ChatGPT now accepts visual and voice inputs for prompts

OpenAI has been consistently enhancing ChatGPT’s capabilities, focusing on its ability to answer questions, access information, and improve its underlying models. However, in its latest update, OpenAI is changing the way users can interact with ChatGPT. They are introducing a new version of the service that enables users to prompt the AI bot through text input and voice commands or image uploads. These new features will be made available to ChatGPT subscribers within the next two weeks, with a broader rollout planned shortly thereafter.

ChatGPT can now see, hear, and speak. Rolling out over next two weeks, Plus users will be able to have voice conversations with ChatGPT (iOS & Android) and to include images in conversations (all platforms). https://t.co/uNZjgbR5Bm pic.twitter.com/paG0hMshXb
— OpenAI (@OpenAI) September 25, 2023

The voice command functionality is a familiar concept. Users can simply tap a button and speak their query aloud. ChatGPT then converts the spoken words into text, processes the request using its powerful language model, and delivers a spoken response. This interaction resembles conversations with popular virtual assistants like Alexa or Google Assistant. OpenAI expects that ChatGPT’s responses will be more accurate and informative, thanks to improvements in its underlying technology. It’s worth noting that many virtual assistants are increasingly relying on Large Language Models (LLMs), and OpenAI is at the forefront of this trend.

OpenAI leverages its Whisper model for the speech-to-text conversion, and they are also introducing a new text-to-speech model capable of generating “human-like audio from just text and a few seconds of sample speech.” Users will have the option to select from five different voices for ChatGPT. Additionally, OpenAI is exploring innovative applications for synthetic voices, such as translating podcasts into different languages while preserving the podcaster’s voice. However, these advancements also raise concerns about potential misuse, such as impersonation or fraud. To mitigate these risks, OpenAI plans to tightly control access to the technology, limiting its use to specific cases and partnerships.

The image search feature in the updated ChatGPT is reminiscent of Google Lens. Users can capture a photo of an object or scene, and ChatGPT will attempt to understand the context and respond accordingly. To further clarify their query, users can use the app’s drawing tool, speak, or type questions alongside the image. This approach aligns with ChatGPT’s conversational nature, allowing users to refine their queries interactively, rather than relying on traditional keyword searches. This concept closely resembles Google’s multimodal search efforts.

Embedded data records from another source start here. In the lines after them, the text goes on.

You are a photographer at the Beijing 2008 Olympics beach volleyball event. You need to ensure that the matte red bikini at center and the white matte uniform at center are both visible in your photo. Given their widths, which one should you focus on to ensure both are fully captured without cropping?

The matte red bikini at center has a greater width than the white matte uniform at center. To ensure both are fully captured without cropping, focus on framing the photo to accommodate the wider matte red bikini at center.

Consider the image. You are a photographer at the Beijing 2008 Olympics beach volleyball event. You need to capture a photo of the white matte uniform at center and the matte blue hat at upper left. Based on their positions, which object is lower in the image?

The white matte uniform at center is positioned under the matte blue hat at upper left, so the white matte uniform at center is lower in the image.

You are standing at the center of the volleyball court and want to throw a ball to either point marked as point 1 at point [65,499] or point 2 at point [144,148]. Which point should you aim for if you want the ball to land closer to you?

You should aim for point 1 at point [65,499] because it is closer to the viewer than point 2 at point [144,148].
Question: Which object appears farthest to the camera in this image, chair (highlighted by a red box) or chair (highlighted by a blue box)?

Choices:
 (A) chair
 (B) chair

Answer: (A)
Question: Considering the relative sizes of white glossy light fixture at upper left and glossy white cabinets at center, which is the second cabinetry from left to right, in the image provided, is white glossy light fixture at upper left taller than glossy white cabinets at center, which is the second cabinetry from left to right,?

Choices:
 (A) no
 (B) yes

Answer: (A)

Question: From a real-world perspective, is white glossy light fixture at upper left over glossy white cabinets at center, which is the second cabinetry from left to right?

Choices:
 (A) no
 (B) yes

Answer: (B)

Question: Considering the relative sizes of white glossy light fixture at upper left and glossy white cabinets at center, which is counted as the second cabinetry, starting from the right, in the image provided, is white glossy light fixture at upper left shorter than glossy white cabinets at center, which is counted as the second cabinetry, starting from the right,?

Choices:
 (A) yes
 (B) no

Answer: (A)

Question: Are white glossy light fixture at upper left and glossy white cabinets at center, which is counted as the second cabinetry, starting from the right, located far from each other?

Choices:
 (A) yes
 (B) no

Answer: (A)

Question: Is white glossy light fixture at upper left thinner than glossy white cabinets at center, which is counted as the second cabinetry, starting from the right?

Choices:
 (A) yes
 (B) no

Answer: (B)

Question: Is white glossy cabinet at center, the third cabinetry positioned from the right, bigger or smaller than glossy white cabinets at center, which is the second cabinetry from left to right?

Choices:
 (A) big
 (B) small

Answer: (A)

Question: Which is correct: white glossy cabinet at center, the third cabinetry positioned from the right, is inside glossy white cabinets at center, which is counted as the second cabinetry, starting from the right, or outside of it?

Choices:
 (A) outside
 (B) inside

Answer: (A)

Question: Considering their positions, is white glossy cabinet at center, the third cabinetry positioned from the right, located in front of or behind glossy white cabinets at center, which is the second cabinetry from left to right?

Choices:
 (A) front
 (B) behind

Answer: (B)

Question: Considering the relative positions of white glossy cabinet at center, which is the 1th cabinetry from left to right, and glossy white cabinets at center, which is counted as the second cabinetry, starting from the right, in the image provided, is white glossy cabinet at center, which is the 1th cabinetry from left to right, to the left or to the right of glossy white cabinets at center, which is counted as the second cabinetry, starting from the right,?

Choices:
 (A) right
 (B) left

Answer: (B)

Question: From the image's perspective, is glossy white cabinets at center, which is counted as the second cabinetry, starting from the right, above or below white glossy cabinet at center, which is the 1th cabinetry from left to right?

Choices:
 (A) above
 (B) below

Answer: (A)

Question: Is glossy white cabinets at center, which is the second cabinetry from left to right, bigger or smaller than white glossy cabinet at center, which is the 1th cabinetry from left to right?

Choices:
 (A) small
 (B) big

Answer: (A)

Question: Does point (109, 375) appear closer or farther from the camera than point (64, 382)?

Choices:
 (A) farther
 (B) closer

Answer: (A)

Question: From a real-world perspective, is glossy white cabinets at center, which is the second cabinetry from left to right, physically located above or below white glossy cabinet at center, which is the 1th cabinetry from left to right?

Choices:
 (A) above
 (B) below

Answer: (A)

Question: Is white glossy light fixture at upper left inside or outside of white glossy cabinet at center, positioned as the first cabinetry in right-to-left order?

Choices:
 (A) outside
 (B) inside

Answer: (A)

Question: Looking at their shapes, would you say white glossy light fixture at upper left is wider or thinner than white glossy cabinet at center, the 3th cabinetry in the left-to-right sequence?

Nonetheless, image search comes with its own set of challenges, mainly when it involves people. OpenAI has intentionally limited ChatGPT’s ability to analyze and make direct statements about individuals, prioritizing accuracy and privacy. This means the futuristic idea of AI recognizing and identifying people from images remains distant.

OpenAI’s journey with ChatGPT illustrates its ongoing efforts to enhance its capabilities while also addressing potential problems and limitations. With these latest updates, the company has chosen to set boundaries on what its new models can do. However, as voice control and image search become more popular, and as ChatGPT moves closer to becoming a fully multimodal virtual assistant, maintaining these boundaries will become increasingly challenging. The future will likely bring more complex considerations and solutions for balancing AI capabilities with ethical and privacy concerns.